(Stored data entries)
□ □ □ □

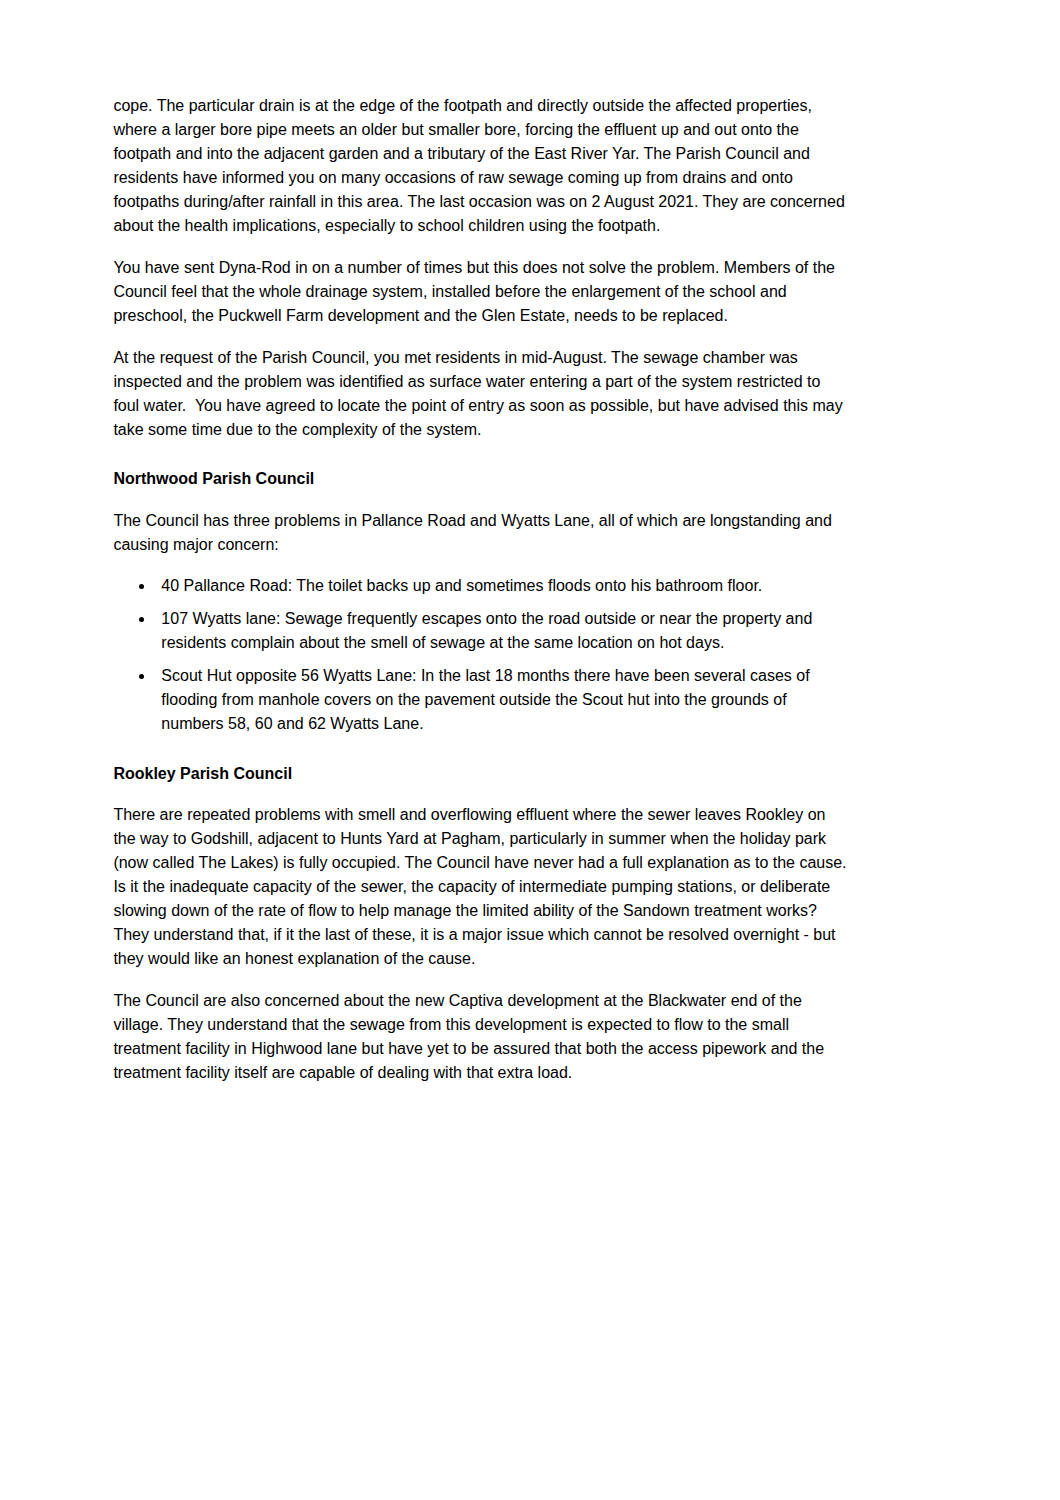cope. The particular drain is at the edge of the footpath and directly outside the affected properties, where a larger bore pipe meets an older but smaller bore, forcing the effluent up and out onto the footpath and into the adjacent garden and a tributary of the East River Yar. The Parish Council and residents have informed you on many occasions of raw sewage coming up from drains and onto footpaths during/after rainfall in this area. The last occasion was on 2 August 2021. They are concerned about the health implications, especially to school children using the footpath.
You have sent Dyna-Rod in on a number of times but this does not solve the problem. Members of the Council feel that the whole drainage system, installed before the enlargement of the school and preschool, the Puckwell Farm development and the Glen Estate, needs to be replaced.
At the request of the Parish Council, you met residents in mid-August. The sewage chamber was inspected and the problem was identified as surface water entering a part of the system restricted to foul water. You have agreed to locate the point of entry as soon as possible, but have advised this may take some time due to the complexity of the system.
Northwood Parish Council
The Council has three problems in Pallance Road and Wyatts Lane, all of which are longstanding and causing major concern:
40 Pallance Road: The toilet backs up and sometimes floods onto his bathroom floor.
107 Wyatts lane: Sewage frequently escapes onto the road outside or near the property and residents complain about the smell of sewage at the same location on hot days.
Scout Hut opposite 56 Wyatts Lane: In the last 18 months there have been several cases of flooding from manhole covers on the pavement outside the Scout hut into the grounds of numbers 58, 60 and 62 Wyatts Lane.
Rookley Parish Council
There are repeated problems with smell and overflowing effluent where the sewer leaves Rookley on the way to Godshill, adjacent to Hunts Yard at Pagham, particularly in summer when the holiday park (now called The Lakes) is fully occupied. The Council have never had a full explanation as to the cause. Is it the inadequate capacity of the sewer, the capacity of intermediate pumping stations, or deliberate slowing down of the rate of flow to help manage the limited ability of the Sandown treatment works? They understand that, if it the last of these, it is a major issue which cannot be resolved overnight - but they would like an honest explanation of the cause.
The Council are also concerned about the new Captiva development at the Blackwater end of the village. They understand that the sewage from this development is expected to flow to the small treatment facility in Highwood lane but have yet to be assured that both the access pipework and the treatment facility itself are capable of dealing with that extra load.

□ □ □ □

● YOUR GOAL
All lines above in which the word "Wyatts" occurs should be identified and copied.

● ANSWER SPACE
The Council has three problems in Pallance Road and Wyatts Lane, all of which are longstanding and causing major concern:
107 Wyatts lane: Sewage frequently escapes onto the road outside or near the property and residents complain about the smell of sewage at the same location on hot days.
Scout Hut opposite 56 Wyatts Lane: In the last 18 months there have been several cases of flooding from manhole covers on the pavement outside the Scout hut into the grounds of numbers 58, 60 and 62 Wyatts Lane.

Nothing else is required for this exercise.